Retype the passage about Kurt Kläber below word for word, from start to finish.

START Passage

German-Swiss writer and Communist

Kurt Kläber (4 November 1897 – 9 December 1959), known under the pen name Kurt Held, was a German-Swiss communist activist and writer of proletarian and children's literature. He is best known for the 1941 novel The Outsiders of Uskoken Castle.

== Early life ==
Kläber was born in Jena on 4 November 1897, the son of Hermann Kläber, a construction foreman. He left school at the age of 14 and began apprenticed as a locksmith and later trained to be a mechanic at Zeiss. Kläber joined the Wandervogelbewegung and traveled through many countries of Europe.

Kläber's travels ended with the outbreak of World War I. He joined the German Army and fought in the war, during which he was wounded and contracted typhoid fever.

== Politics ==
Upon returning from the war, Kläber joined the Communist Party of Germany (KPD) and the Spartakusbund. He participated in armed uprisings in Halle, Hamburg and Berlin as well as in the strike against the Kapp-Putsch. Kläber earned his living as a traveling book salesmen for the Thüringen Ministry of Culture, specializing in political literature: social critical lyrics, as well as novels depicting the hardships of the working class. He published his first volume of workers poetry “Neue Saat” (new seed) in 1919. In 1923, Kläber traveled to the United States and spent a year touring, giving lectures and studying the situation of workers in the USA. Kläber's experiences in the USA became his first novel written in 1923, which wasn't published until 1927 “Passagiere der III. Klasse” (Third Class Passengers).

END Passage
START Provided records

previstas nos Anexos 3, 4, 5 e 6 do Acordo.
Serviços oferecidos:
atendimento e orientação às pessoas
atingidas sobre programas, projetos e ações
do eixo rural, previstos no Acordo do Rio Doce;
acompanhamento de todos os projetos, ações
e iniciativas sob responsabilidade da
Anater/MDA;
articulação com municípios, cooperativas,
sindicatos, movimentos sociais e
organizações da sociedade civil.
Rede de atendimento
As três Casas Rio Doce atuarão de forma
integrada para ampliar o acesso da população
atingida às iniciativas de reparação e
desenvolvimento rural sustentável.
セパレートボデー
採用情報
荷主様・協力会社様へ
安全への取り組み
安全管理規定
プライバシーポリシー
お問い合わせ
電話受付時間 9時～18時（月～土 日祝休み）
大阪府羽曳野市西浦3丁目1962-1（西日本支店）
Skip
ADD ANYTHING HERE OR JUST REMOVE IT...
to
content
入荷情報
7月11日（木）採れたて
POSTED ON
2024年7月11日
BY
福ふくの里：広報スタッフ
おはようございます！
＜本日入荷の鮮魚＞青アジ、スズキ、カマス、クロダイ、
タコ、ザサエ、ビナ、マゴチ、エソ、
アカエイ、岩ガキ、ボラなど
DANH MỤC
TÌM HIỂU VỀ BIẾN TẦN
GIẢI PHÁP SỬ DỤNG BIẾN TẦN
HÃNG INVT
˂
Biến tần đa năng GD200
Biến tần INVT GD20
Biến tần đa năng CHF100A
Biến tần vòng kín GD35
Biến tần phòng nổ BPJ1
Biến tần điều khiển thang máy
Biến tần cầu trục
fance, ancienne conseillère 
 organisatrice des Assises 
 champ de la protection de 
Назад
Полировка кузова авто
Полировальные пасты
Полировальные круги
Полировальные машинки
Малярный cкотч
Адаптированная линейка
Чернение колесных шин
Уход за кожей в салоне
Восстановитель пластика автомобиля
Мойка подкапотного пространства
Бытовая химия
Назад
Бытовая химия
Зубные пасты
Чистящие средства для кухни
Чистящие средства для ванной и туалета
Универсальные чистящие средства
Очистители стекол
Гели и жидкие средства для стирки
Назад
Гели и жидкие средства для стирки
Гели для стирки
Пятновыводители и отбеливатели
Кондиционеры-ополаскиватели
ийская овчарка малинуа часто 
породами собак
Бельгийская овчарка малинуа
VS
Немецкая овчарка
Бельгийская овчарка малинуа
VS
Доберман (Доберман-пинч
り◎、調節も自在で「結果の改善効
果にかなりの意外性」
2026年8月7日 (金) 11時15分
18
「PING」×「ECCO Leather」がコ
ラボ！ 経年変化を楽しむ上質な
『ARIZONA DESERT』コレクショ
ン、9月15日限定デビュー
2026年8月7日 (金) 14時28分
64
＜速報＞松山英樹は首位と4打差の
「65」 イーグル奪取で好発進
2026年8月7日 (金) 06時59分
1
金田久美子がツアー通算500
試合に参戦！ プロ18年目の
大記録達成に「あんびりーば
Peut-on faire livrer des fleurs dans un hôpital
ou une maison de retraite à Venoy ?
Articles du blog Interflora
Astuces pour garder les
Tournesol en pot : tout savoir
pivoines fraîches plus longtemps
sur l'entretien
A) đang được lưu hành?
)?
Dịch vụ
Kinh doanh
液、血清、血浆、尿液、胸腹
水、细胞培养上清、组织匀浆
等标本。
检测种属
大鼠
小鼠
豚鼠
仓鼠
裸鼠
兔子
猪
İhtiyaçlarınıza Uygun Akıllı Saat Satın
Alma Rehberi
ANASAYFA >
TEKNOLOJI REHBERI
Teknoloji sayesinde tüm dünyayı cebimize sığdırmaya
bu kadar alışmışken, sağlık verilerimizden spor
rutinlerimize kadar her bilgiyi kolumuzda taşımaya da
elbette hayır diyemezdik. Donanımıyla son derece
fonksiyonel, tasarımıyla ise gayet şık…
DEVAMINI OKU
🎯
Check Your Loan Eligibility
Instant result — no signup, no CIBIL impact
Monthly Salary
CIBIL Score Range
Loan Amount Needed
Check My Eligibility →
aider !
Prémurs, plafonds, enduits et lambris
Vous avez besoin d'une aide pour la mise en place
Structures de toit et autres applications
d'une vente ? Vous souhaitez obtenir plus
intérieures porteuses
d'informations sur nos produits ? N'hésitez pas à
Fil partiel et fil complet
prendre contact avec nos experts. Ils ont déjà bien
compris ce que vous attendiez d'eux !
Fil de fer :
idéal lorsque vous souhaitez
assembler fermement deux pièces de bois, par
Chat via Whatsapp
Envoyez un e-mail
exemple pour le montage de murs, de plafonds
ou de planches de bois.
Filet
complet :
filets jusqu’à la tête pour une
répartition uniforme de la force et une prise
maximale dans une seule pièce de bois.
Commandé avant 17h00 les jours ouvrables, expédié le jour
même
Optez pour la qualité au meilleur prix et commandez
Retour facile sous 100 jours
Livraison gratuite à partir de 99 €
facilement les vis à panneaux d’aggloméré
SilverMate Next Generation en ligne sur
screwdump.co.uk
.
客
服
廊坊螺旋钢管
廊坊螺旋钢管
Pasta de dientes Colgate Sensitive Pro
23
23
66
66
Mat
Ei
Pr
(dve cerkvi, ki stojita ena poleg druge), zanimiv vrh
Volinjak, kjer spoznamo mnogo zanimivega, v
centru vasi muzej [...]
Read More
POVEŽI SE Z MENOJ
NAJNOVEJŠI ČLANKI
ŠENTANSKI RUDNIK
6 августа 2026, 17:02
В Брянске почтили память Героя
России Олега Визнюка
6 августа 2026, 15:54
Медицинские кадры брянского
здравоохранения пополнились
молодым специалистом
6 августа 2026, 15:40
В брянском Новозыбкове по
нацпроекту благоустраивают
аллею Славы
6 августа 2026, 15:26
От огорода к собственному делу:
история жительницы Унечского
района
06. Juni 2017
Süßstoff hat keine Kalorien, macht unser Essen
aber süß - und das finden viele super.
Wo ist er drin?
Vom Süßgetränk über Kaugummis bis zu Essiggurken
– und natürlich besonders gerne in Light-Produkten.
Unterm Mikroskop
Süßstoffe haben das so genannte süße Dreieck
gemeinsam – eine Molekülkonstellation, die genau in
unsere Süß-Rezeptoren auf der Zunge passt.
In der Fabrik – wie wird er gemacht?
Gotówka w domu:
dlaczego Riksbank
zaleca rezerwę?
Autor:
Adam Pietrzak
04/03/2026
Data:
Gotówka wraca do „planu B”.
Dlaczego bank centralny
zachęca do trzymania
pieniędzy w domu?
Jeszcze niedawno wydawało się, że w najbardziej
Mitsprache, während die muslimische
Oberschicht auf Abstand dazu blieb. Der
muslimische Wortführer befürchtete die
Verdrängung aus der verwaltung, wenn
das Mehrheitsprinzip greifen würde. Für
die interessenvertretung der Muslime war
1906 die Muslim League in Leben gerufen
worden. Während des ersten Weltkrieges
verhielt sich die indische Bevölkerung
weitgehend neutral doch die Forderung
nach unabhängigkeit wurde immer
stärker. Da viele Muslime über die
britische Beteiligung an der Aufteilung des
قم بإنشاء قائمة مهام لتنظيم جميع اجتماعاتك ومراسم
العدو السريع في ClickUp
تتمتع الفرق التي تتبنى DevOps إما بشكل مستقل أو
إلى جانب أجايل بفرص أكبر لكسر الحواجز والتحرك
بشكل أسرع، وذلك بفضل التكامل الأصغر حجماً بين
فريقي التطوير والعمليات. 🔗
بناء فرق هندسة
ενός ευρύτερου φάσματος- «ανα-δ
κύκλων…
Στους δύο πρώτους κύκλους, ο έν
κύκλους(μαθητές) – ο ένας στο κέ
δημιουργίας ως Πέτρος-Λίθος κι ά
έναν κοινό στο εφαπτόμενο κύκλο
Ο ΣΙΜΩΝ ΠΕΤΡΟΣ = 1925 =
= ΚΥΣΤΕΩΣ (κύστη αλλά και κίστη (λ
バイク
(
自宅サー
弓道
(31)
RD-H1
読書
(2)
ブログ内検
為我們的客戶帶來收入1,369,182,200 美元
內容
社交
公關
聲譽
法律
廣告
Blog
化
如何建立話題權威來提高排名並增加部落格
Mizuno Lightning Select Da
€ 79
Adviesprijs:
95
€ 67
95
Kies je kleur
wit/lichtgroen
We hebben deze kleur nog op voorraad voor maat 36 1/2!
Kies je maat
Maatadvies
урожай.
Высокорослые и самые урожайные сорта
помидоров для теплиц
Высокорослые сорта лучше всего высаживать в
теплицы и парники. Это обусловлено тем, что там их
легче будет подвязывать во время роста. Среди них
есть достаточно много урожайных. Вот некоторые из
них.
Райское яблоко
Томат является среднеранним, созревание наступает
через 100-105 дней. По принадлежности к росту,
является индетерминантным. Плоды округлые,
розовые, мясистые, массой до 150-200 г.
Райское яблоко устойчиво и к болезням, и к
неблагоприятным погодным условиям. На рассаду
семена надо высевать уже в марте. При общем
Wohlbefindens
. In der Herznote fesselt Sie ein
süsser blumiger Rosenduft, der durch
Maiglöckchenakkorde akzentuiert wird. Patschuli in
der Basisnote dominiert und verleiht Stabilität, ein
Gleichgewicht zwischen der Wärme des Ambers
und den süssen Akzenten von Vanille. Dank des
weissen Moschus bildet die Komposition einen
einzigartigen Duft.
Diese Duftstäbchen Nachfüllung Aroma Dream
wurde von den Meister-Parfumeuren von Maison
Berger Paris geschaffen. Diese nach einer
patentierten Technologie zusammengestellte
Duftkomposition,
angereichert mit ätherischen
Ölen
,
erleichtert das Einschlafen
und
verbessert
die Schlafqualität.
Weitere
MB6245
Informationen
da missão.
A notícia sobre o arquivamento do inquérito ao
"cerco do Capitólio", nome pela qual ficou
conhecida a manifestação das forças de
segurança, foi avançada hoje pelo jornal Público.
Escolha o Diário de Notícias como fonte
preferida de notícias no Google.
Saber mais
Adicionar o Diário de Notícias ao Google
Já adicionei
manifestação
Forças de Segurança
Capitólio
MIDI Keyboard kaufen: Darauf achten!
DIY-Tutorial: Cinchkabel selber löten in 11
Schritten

END Provided records

**Exercise answer**
German-Swiss writer and Communist

Kurt Kläber (4 November 1897 – 9 December 1959), known under the pen name Kurt Held, was a German-Swiss communist activist and writer of proletarian and children's literature. He is best known for the 1941 novel The Outsiders of Uskoken Castle.

== Early life ==
Kläber was born in Jena on 4 November 1897, the son of Hermann Kläber, a construction foreman. He left school at the age of 14 and began apprenticed as a locksmith and later trained to be a mechanic at Zeiss. Kläber joined the Wandervogelbewegung and traveled through many countries of Europe.

Kläber's travels ended with the outbreak of World War I. He joined the German Army and fought in the war, during which he was wounded and contracted typhoid fever.

== Politics ==
Upon returning from the war, Kläber joined the Communist Party of Germany (KPD) and the Spartakusbund. He participated in armed uprisings in Halle, Hamburg and Berlin as well as in the strike against the Kapp-Putsch. Kläber earned his living as a traveling book salesmen for the Thüringen Ministry of Culture, specializing in political literature: social critical lyrics, as well as novels depicting the hardships of the working class. He published his first volume of workers poetry “Neue Saat” (new seed) in 1919. In 1923, Kläber traveled to the United States and spent a year touring, giving lectures and studying the situation of workers in the USA. Kläber's experiences in the USA became his first novel written in 1923, which wasn't published until 1927 “Passagiere der III. Klasse” (Third Class Passengers).